4) Modelling good behaviour

Seeing sharing in action is great. At home you can do this even as an adult sharing things like chocolate, drink (from different cups or glasses) or even the TV remote. Point out when a family member sharing and praise them with “thank you for sharing {Dad} or whoever did the sharing”. This also helps create a nurturing culture of sharing.

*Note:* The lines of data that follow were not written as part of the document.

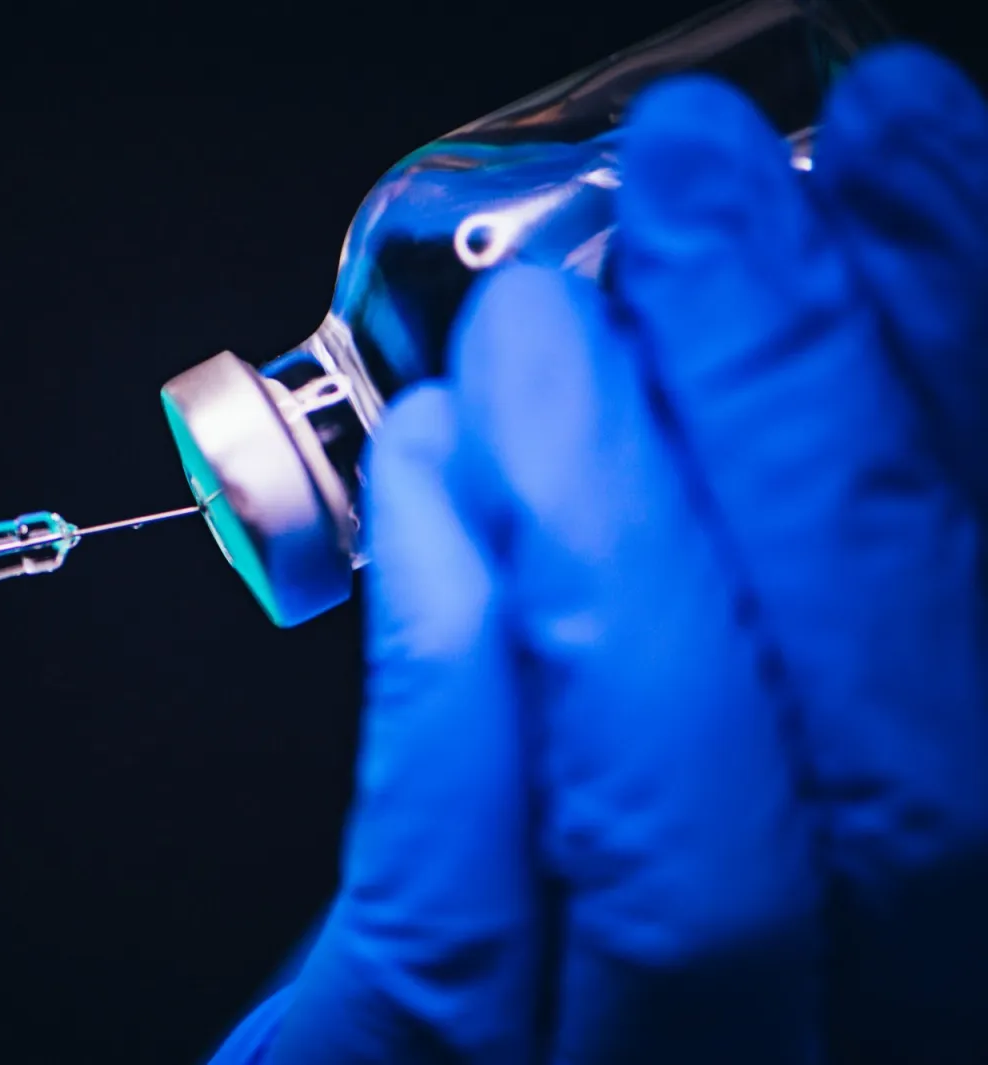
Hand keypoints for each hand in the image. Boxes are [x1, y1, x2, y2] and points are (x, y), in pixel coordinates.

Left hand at [212, 44, 987, 1064]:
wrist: (415, 1056)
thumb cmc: (613, 876)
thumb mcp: (748, 718)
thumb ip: (809, 567)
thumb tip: (814, 307)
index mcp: (953, 931)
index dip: (962, 361)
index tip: (899, 141)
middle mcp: (874, 1031)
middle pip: (908, 771)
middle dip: (805, 427)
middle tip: (696, 189)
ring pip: (699, 864)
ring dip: (622, 538)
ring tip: (543, 322)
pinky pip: (448, 931)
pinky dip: (448, 682)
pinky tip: (430, 481)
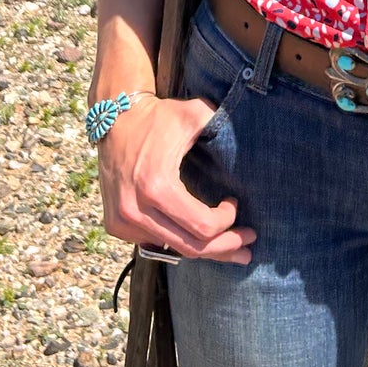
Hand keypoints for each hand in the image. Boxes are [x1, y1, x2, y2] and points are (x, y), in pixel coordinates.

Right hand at [96, 94, 256, 264]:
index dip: (227, 222)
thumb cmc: (158, 117)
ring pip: (173, 249)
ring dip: (204, 250)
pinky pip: (155, 242)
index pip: (202, 226)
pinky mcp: (116, 225)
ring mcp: (123, 222)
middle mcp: (136, 210)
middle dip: (224, 248)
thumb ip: (222, 126)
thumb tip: (253, 137)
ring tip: (231, 251)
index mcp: (156, 186)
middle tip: (247, 249)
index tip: (234, 203)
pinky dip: (178, 242)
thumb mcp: (194, 115)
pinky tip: (198, 239)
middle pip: (191, 247)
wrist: (114, 118)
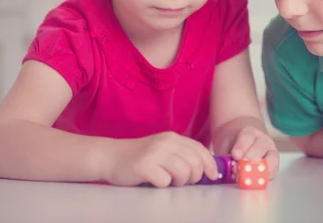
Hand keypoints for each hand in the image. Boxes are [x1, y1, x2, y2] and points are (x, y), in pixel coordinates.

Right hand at [104, 131, 218, 186]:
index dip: (210, 164)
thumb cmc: (140, 158)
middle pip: (194, 163)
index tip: (212, 176)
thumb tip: (206, 169)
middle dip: (194, 177)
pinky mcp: (144, 166)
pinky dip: (163, 185)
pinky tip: (155, 181)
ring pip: (183, 172)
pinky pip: (165, 181)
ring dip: (179, 182)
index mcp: (172, 138)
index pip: (199, 150)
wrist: (110, 157)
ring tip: (168, 181)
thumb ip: (181, 155)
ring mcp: (154, 153)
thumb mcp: (163, 150)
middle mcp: (165, 142)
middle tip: (182, 181)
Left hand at [230, 126, 279, 178]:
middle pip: (260, 148)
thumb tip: (224, 167)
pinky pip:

Too often sharing opportunities are botched when it is someones turn and just a passing “cheers”, “thanks” or “ta” are stated. Until sharing is fully engrained it is best to use the sharing as a learning opportunity.

5) Share with your child

Try some activites with your kids that involve sharing, like basic games. We have done this with Duplo blocks and alternate so that one block is placed by each person participating in turn. Talk about sharing, turns and praise good behaviour.

6) Praise

Praise is such a powerful tool. When you say well done Hamish, or well done Deepika, children really feel good about themselves and their behaviour. When they do a good job of sharing make sure you tell them. Our Centre Manager at Play Learn Grow ECE has a wide range of phrases for praise including “well done Harper, great sharing”, “good playing Arihia, Sarah and Paiku love playing with you”, and “well done team, isn’t sharing fun?” asked as a question to reinforcement the teamwork and fun experience sharing is.

7) Preparation

Many parents are a bit anxious about a play-date with another child. It is important to prepare you child as the host of this event so your child(ren) understand that when Pat and Jen come over, they’ll need to share some toys. I have found it useful to pick out a few toys prior with my children, and to hide away that very special toy (or two) so they are not sharable, which minimises the risk of an emotional disregulation event or outburst.